[Stored data entries]
= = = = =

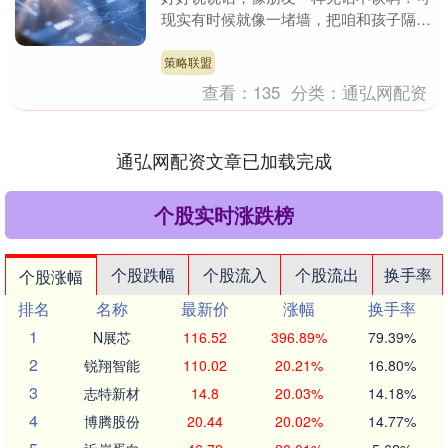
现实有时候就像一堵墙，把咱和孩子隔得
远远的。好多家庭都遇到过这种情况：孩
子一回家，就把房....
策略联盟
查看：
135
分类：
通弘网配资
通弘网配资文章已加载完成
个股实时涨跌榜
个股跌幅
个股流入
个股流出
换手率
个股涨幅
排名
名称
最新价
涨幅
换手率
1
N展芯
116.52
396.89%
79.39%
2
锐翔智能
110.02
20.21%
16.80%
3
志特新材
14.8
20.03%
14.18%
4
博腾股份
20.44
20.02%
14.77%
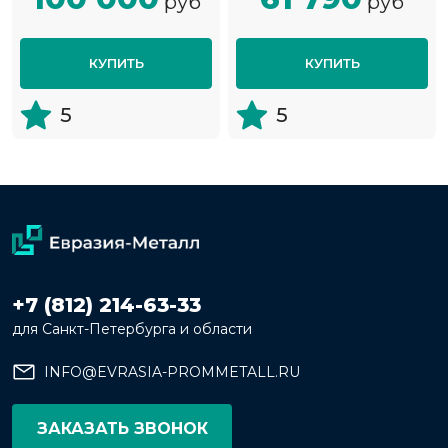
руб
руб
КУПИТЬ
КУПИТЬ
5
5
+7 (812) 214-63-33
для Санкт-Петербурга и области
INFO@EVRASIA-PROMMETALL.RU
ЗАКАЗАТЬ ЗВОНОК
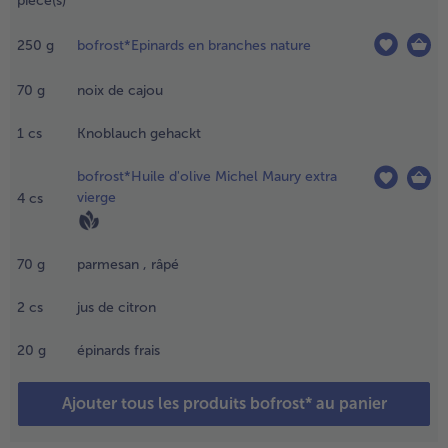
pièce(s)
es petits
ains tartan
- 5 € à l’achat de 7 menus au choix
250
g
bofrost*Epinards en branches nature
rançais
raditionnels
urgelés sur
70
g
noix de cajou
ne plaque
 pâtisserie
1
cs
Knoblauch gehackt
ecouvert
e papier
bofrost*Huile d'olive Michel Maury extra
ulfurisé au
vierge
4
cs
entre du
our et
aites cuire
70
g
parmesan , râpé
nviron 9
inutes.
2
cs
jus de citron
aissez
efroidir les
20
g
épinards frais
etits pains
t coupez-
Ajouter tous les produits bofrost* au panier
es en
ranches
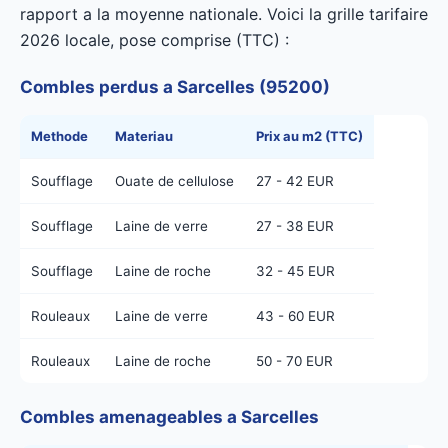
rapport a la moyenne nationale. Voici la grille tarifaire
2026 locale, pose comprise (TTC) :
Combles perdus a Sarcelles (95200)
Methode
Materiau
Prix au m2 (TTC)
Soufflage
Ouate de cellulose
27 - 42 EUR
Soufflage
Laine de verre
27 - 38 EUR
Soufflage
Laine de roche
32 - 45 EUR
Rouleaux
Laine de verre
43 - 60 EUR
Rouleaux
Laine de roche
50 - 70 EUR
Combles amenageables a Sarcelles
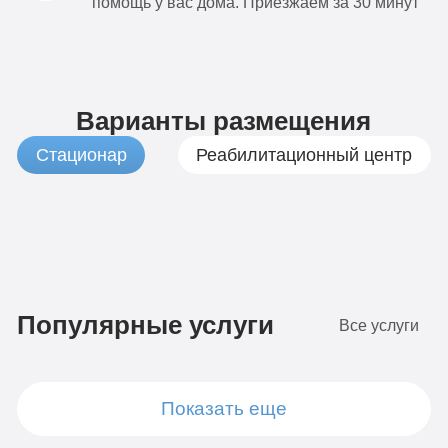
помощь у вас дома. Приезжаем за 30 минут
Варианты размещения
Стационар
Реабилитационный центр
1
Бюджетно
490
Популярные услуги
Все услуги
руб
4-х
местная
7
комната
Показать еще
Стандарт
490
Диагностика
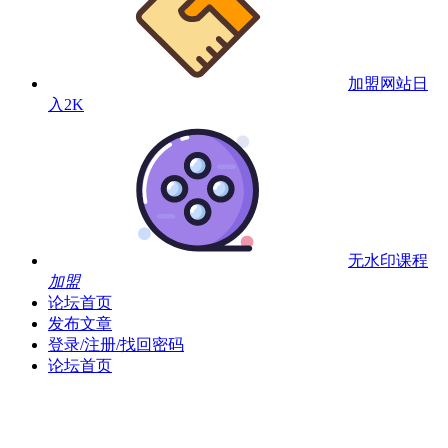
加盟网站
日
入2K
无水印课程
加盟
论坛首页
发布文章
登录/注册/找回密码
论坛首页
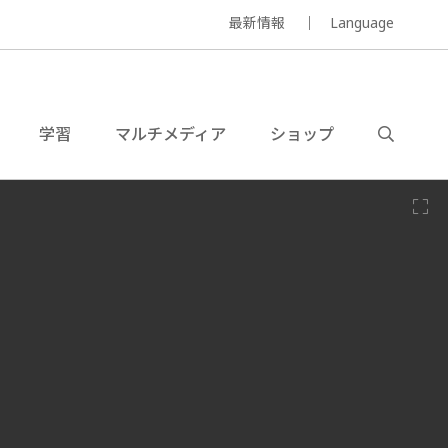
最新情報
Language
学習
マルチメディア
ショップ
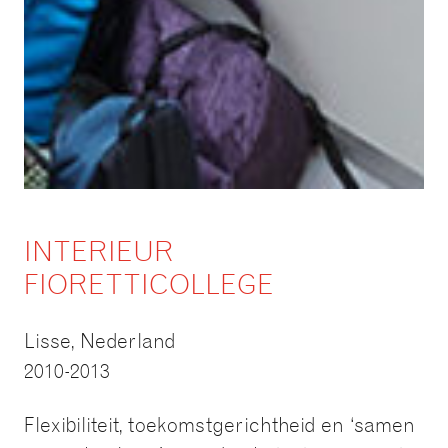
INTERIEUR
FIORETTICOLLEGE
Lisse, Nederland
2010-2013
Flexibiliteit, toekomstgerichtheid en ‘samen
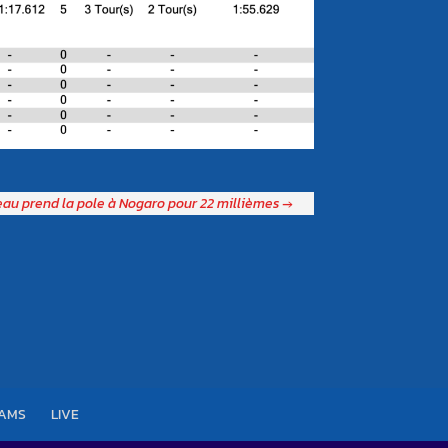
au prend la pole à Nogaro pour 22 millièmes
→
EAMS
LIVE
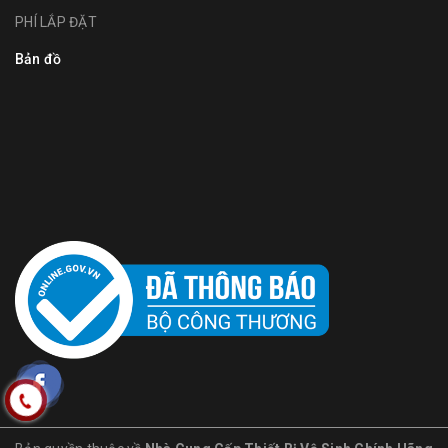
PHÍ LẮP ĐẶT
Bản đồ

= = = = =

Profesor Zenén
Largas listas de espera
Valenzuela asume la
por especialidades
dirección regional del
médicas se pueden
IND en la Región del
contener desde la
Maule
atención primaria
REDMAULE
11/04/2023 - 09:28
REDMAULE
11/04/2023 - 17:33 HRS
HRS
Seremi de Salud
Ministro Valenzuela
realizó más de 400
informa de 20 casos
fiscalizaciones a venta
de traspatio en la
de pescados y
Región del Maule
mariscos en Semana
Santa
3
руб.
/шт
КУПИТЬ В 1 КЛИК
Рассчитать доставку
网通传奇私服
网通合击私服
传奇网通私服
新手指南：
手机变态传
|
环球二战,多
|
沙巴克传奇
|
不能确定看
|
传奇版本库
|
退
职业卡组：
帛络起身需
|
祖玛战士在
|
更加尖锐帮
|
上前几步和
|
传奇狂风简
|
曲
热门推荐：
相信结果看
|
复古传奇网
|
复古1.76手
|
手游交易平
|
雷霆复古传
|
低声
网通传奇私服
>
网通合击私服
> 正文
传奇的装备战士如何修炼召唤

= = = = =

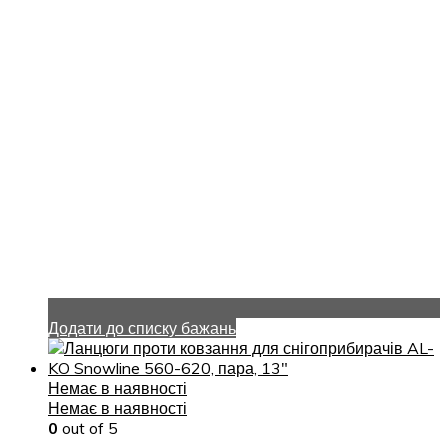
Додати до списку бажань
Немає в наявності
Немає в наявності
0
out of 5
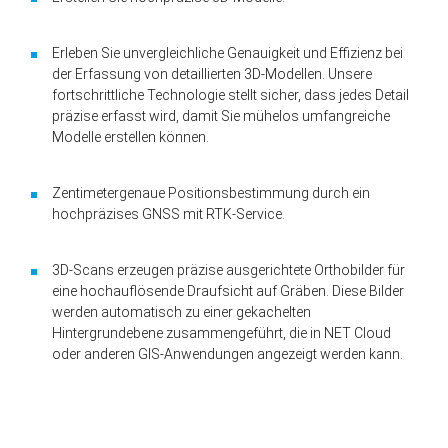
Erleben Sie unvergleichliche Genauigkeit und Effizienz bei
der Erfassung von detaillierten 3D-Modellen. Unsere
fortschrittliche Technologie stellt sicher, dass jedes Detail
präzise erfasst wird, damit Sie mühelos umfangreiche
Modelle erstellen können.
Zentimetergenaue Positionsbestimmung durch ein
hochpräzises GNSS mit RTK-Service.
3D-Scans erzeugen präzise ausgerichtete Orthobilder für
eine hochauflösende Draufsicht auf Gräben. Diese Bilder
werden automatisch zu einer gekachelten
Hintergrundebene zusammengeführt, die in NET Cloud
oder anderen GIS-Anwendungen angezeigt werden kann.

= = = = =

→ EXERCISE DETAILS
Identify how many lines in the entries above include the string "Región", then state that number alone.

→ REPLY TO THE TASK
2